As usual there was no sound from inside. No tell-tale sign. For all he knew she could have been dead since the day she webbed herself in. He hadn't seen Death, but he hadn't been looking either. Her web had come out of her mouth of all places. Some might have got stuck and strangled her.
His web came out of its own place on the tail end of his body.
He raised a leg, stiffened the clingers on its underside, and aligned them. Her web was thinner than his. It would be so easy to... Kokata closed his eyes and resisted the temptation. He could rip a cocoon open, but he couldn't put it back together again.
"It's allright, Lei," he whispered. "I'll wait."
He had never used her name to her face. Not even once.
He shouldn't have nick-named her scrawny. There was nothing wrong with her being scrawny. In a way it was nice that she was so ugly, it made her seem more like someone... someone who... It lessened the distance between them and made her more like someone who could maybe be his friend.
Kokata had never had a friend. This winter he was realising that even just having someone who might one day become a friend was... invaluable.

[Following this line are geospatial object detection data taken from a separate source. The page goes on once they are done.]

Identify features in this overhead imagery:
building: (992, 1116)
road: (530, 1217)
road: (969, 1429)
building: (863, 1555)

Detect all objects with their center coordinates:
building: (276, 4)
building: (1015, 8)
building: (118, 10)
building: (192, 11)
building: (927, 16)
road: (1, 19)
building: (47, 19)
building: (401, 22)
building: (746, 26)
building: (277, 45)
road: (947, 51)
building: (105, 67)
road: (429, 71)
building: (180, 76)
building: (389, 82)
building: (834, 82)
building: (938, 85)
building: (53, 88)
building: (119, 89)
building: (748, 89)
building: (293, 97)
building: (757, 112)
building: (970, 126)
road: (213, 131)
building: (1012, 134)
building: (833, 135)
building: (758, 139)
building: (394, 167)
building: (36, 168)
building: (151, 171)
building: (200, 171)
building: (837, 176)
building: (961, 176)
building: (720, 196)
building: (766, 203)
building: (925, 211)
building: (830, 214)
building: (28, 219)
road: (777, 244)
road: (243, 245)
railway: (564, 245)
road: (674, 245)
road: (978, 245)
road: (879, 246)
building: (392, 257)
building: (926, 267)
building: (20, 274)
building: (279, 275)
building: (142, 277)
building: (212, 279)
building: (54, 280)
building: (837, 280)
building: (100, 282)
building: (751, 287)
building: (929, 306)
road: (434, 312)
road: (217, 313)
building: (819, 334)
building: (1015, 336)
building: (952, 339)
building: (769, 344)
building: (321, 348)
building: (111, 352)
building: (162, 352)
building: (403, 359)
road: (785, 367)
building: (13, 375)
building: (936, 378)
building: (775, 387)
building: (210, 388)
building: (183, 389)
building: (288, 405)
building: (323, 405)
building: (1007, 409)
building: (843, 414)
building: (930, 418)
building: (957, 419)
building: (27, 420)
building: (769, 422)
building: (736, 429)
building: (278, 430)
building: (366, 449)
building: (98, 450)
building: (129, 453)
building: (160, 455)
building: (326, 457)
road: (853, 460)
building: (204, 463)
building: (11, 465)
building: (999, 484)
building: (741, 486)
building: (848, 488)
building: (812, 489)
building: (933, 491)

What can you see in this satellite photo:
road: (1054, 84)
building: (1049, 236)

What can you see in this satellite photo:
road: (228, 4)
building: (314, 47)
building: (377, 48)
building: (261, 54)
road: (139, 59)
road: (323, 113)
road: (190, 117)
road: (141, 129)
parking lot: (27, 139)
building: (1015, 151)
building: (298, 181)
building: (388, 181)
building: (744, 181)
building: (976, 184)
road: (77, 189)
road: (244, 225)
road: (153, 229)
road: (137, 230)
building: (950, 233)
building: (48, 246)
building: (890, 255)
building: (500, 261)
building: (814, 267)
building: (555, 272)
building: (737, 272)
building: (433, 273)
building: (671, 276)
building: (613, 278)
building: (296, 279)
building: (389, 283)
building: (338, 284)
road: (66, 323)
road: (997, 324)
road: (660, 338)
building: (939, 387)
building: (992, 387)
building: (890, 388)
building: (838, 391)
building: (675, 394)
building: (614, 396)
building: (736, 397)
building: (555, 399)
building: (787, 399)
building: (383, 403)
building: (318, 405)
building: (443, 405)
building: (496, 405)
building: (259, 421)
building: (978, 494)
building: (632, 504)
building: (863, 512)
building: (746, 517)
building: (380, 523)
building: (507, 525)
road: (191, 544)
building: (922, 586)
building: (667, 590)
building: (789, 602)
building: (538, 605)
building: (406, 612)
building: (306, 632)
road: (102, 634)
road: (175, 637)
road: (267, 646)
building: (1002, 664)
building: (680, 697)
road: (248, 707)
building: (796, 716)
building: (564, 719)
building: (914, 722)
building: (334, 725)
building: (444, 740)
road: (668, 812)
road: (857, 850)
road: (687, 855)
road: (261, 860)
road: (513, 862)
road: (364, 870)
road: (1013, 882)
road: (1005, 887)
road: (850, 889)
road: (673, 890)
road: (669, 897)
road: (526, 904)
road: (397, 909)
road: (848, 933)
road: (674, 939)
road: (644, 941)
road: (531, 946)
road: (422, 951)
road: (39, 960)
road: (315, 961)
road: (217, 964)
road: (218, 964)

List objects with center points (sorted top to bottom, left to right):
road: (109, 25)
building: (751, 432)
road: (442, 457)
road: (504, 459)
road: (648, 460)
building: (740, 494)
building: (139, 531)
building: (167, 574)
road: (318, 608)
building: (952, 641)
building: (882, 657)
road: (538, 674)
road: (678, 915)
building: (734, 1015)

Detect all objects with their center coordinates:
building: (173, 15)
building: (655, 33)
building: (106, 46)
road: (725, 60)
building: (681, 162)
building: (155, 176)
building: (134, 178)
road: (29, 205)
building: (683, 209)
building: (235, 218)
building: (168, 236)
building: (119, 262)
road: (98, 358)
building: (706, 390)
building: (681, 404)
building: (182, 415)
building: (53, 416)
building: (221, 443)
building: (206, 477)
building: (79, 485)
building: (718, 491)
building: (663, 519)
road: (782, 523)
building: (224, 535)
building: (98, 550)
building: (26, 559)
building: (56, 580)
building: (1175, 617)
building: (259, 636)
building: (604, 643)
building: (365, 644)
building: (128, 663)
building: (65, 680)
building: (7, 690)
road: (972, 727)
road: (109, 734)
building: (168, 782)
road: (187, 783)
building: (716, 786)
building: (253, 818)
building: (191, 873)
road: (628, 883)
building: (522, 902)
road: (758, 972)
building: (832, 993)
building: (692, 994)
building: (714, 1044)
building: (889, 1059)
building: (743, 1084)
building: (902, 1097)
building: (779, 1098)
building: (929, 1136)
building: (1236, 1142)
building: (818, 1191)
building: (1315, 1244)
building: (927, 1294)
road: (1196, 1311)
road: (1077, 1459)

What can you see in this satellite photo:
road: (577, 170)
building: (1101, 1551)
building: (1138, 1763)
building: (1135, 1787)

He was glad he hadn't told her his name though. He hated his name. He couldn't think of anyone who would have liked to be named after a legendary snail monster.
So smelly that even the hardiest of heroes would faint if not for mud up his nose.
So ugly that none could behold him without puking even his intestines up.
Kokata grimaced. He had been right to leave the place where people knew his name.
The scrawny moth in the cocoon was the first person to ever make him a nickname that wasn't nasty.
Of all the people he had ever met, apparently she was the first who had noticed something about him that wasn't appalling.
He was black. Every part of him. And there was absolutely nothing wrong with being black.
Kokata smiled against the cocoon.
"I'm Black," he whispered.
If she should ever again ask his name, he would say, "I'm Black."